▶ _CHALLENGE_
Pictures in the data below are not part of the copy; transcribe everything else exactly.

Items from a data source
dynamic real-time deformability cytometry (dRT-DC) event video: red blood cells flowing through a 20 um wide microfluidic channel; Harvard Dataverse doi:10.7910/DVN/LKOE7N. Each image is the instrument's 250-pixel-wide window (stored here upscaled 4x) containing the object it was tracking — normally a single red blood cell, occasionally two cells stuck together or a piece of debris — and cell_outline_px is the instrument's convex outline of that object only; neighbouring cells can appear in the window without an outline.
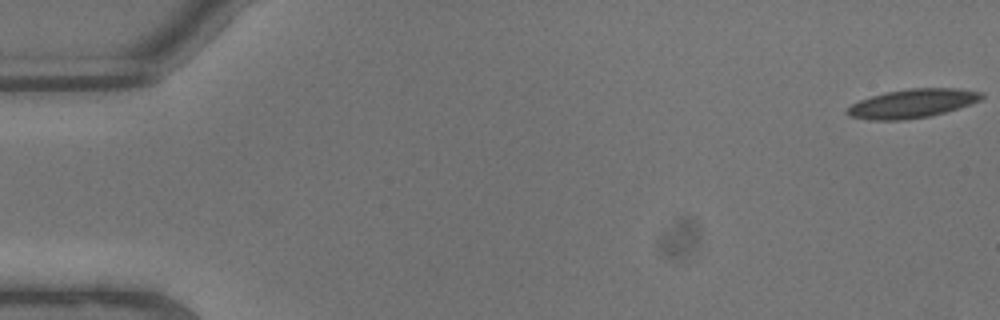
{"species": "common noctule bat (a hibernating species)", "species_latin": "Nyctalus noctula", "temperature_condition": "warm", "stored_images_in_passage": 7, "camera_frame_rate_fps": 3000, "um_per_image_px": 0.085, "animal": {"sex": "male", "body_mass_g": 13.3}, "frame": {"image": 1, "passage_image": 1, "time_ms": 0.0, "image_size_px": [1000, 320], "cell_outline_px": [[984, 96], [980, 100], [944, 112], [928, 116], [904, 120], [868, 120], [848, 116], [844, 112], [852, 104], [860, 100], [884, 92], [908, 88], [960, 88], [984, 92]], "centroid_in_image_um": [77.52, 8.79], "position_along_channel_um": 7.5, "area_um2": 22.54}}
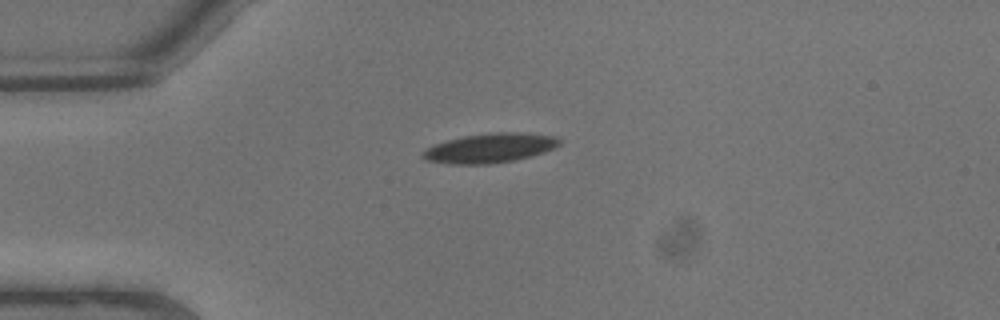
{"frame": {"image": 2, "passage_image": 6, "time_ms": 1.667, "image_size_px": [1000, 320], "cell_outline_px": [[560, 144], [556, 148], [532, 156], [512, 160], [488, 164], [448, 164], [424, 160], [420, 156], [420, 152], [424, 148], [432, 144], [464, 136], [496, 132], [520, 132], [556, 136], [560, 140]], "centroid_in_image_um": [41.59, 12.59], "position_along_channel_um": 43.4, "area_um2": 23.7}}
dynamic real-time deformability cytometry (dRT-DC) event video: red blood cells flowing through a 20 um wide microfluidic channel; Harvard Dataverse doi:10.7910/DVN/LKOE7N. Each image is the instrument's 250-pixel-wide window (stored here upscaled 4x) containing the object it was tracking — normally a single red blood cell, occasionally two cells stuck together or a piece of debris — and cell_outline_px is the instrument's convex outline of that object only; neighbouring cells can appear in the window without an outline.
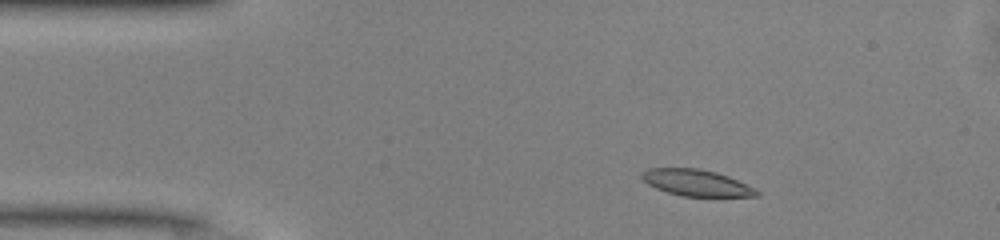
{"species": "common noctule bat (a hibernating species)", "species_latin": "Nyctalus noctula", "temperature_condition": "warm", "stored_images_in_passage": 46, "camera_frame_rate_fps": 3000, "um_per_image_px": 0.085, "animal": {"sex": "male", "body_mass_g": 13.0, "forearm_length_mm": 53.1}, "frame": {"image": 1, "passage_image": 5, "time_ms": 1.333, "image_size_px": [1000, 240], "cell_outline_px": [[760, 196], [680, 196], [656, 188], [648, 184], [640, 176], [640, 172], [648, 168], [700, 168], [716, 172], [728, 176], [756, 188], [760, 192]], "centroid_in_image_um": [59.19, 15.53], "position_along_channel_um": 25.8, "area_um2": 17.74}}
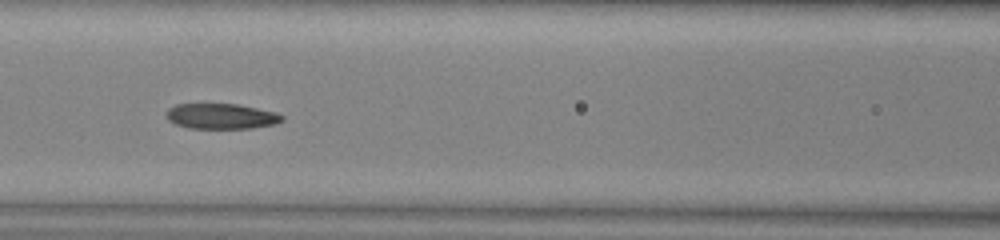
{"frame": {"image": 2, "passage_image": 18, "time_ms": 5.667, "image_size_px": [1000, 240], "cell_outline_px": [[284, 120], [276, 124], [252, 128], [188, 128], [176, 124], [168, 120], [164, 116], [168, 108], [176, 104], [240, 104], [276, 112], [284, 116]], "centroid_in_image_um": [18.81, 9.87], "position_along_channel_um": 147.8, "area_um2": 17.34}}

▶ _FINISHED ANSWER_
dynamic real-time deformability cytometry (dRT-DC) event video: red blood cells flowing through a 20 um wide microfluidic channel; Harvard Dataverse doi:10.7910/DVN/LKOE7N. Each image is the instrument's 250-pixel-wide window (stored here upscaled 4x) containing the object it was tracking — normally a single red blood cell, occasionally two cells stuck together or a piece of debris — and cell_outline_px is the instrument's convex outline of that object only; neighbouring cells can appear in the window without an outline.
{"species": "common noctule bat (a hibernating species)", "species_latin": "Nyctalus noctula", "temperature_condition": "warm", "stored_images_in_passage": 7, "camera_frame_rate_fps": 3000, "um_per_image_px": 0.085, "animal": {"sex": "male", "body_mass_g": 13.3}, "frame": {"image": 1, "passage_image": 1, "time_ms": 0.0, "image_size_px": [1000, 320], "cell_outline_px": [[984, 96], [980, 100], [944, 112], [928, 116], [904, 120], [868, 120], [848, 116], [844, 112], [852, 104], [860, 100], [884, 92], [908, 88], [960, 88], [984, 92]], "centroid_in_image_um": [77.52, 8.79], "position_along_channel_um": 7.5, "area_um2": 22.54}}
{"frame": {"image": 2, "passage_image": 6, "time_ms": 1.667, "image_size_px": [1000, 320], "cell_outline_px": [[560, 144], [556, 148], [532, 156], [512, 160], [488, 164], [448, 164], [424, 160], [420, 156], [420, 152], [424, 148], [432, 144], [464, 136], [496, 132], [520, 132], [556, 136], [560, 140]], "centroid_in_image_um": [41.59, 12.59], "position_along_channel_um": 43.4, "area_um2": 23.7}}
dynamic real-time deformability cytometry (dRT-DC) event video: red blood cells flowing through a 20 um wide microfluidic channel; Harvard Dataverse doi:10.7910/DVN/LKOE7N. Each image is the instrument's 250-pixel-wide window (stored here upscaled 4x) containing the object it was tracking — normally a single red blood cell, occasionally two cells stuck together or a piece of debris — and cell_outline_px is the instrument's convex outline of that object only; neighbouring cells can appear in the window without an outline.
{"species": "common noctule bat (a hibernating species)", "species_latin": "Nyctalus noctula", "temperature_condition": "warm", "stored_images_in_passage": 46, "camera_frame_rate_fps": 3000, "um_per_image_px": 0.085, "animal": {"sex": "male", "body_mass_g": 13.0, "forearm_length_mm": 53.1}, "frame": {"image": 1, "passage_image": 5, "time_ms": 1.333, "image_size_px": [1000, 240], "cell_outline_px": [[760, 196], [680, 196], [656, 188], [648, 184], [640, 176], [640, 172], [648, 168], [700, 168], [716, 172], [728, 176], [756, 188], [760, 192]], "centroid_in_image_um": [59.19, 15.53], "position_along_channel_um": 25.8, "area_um2": 17.74}}
{"frame": {"image": 2, "passage_image": 18, "time_ms": 5.667, "image_size_px": [1000, 240], "cell_outline_px": [[284, 120], [276, 124], [252, 128], [188, 128], [176, 124], [168, 120], [164, 116], [168, 108], [176, 104], [240, 104], [276, 112], [284, 116]], "centroid_in_image_um": [18.81, 9.87], "position_along_channel_um": 147.8, "area_um2": 17.34}}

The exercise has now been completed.